• _Requirement_
Line count for the string "Processor": give the number of lines in the data below that contain it, and nothing more.

[Items from a dataset]

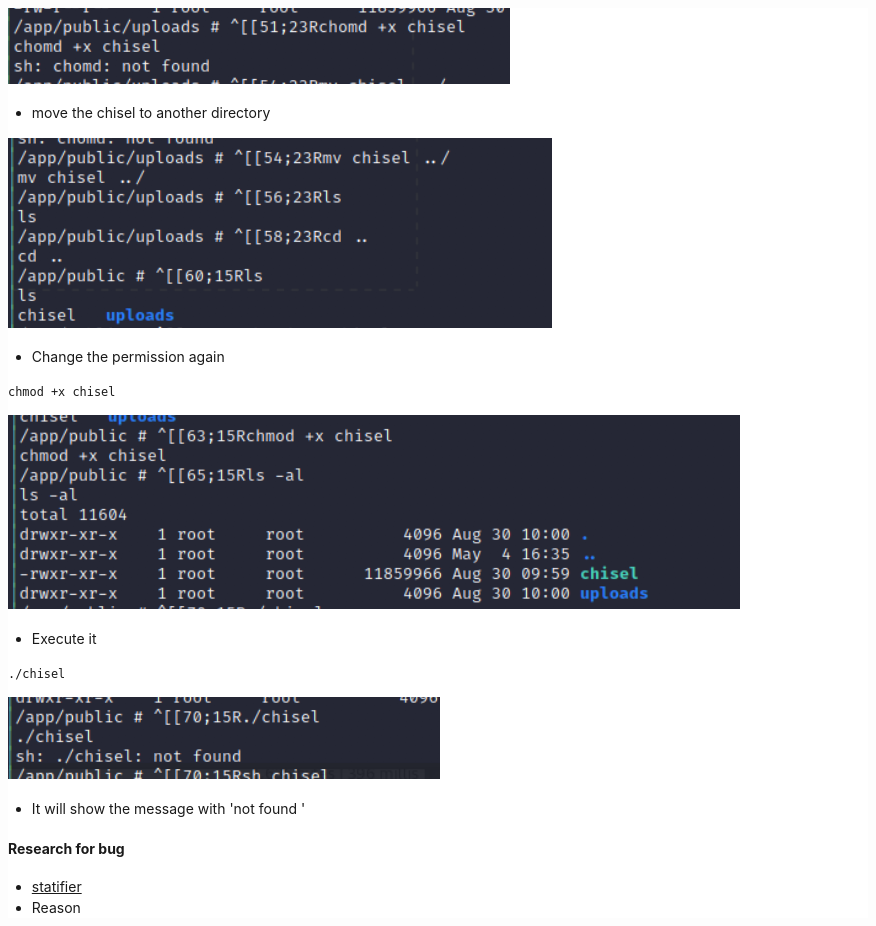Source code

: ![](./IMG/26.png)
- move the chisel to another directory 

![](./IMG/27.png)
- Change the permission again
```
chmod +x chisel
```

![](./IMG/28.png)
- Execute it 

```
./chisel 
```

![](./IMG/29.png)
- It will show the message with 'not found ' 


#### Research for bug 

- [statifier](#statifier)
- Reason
* * *
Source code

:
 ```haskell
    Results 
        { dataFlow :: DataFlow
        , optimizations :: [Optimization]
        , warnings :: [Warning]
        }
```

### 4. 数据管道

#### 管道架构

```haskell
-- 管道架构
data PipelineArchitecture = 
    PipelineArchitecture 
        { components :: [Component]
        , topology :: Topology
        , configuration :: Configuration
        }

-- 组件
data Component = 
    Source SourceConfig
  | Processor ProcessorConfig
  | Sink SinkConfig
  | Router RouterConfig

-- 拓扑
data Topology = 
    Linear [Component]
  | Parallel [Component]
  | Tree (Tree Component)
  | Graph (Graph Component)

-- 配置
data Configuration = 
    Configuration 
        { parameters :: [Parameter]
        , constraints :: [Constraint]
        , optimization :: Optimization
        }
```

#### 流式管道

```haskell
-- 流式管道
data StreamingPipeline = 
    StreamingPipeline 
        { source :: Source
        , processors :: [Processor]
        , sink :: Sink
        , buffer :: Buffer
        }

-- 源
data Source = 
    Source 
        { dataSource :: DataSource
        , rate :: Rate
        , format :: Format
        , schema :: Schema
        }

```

• _Task output_
2